Stata Merge
The merge command joins an external dataset to the active dataset.
Usage
1:1
merge 1:1 ID using "external_dataset.dta"
Many-to-One
To merge a lookup table with the active dataset, try:
merge m:1 GROUPVAR using "lookup_table.dta"
Result Variable
The merge command creates a _merge variable specifying the result of the merge on a case-by-case basis. This variable can be renamed by specifying the generate(varname) option.
The result groups are:
- Case is sourced only from the active dataset
- Case is sourced only from the external dataset
- Case matched between datasets, and the external values were set for any variables found only in the external dataset
As with 3, except if possible missing values are updated with any non-missing values from the external dataset
As with 3, except external values overwrite the active dataset wherever possible (i.e. missing values cannot overwrite non-missing values)
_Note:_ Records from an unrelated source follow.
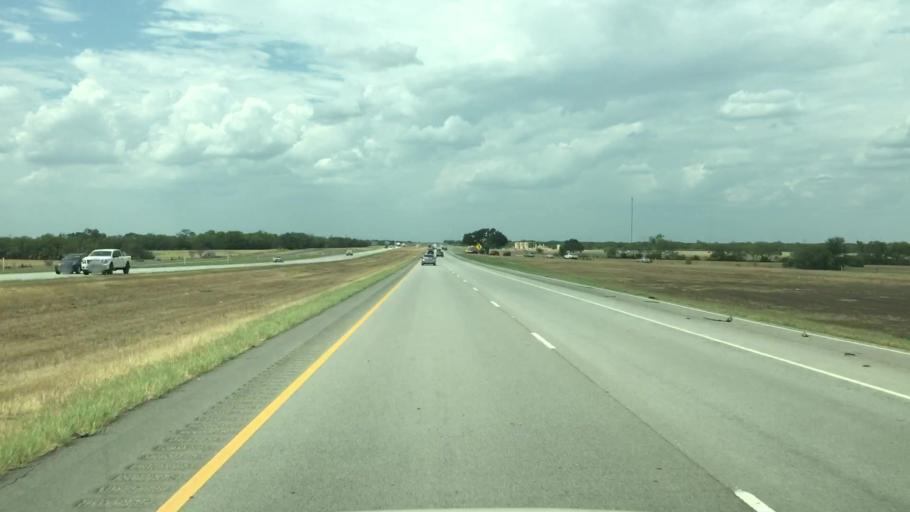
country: US
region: Texas
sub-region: Live Oak County
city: Three Rivers
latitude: 28.5302
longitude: -98.1876
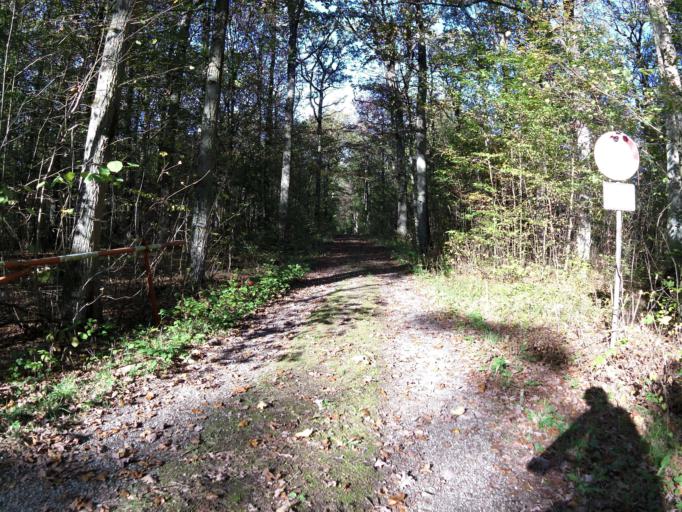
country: DE
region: Bavaria
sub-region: Regierungsbezirk Unterfranken
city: Sulzfeld am Main
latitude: 49.7186
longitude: 10.0898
4 is only possible if the update option is specified. 5 is only possible if the replace option is specified.
Assert and Keep
The assert(groups) option raises an error if the merge command results in any rows outside of the specified groups. For example, the following command would raise an error if any cases in the external dataset did not match the active dataset.
merge 1:1 ID using "external_dataset.dta", assert(1 3)
The keep(groups) option selects the cases that will be kept after the merge command. merge ..., keep(3) is equivalent to keep if _merge==3.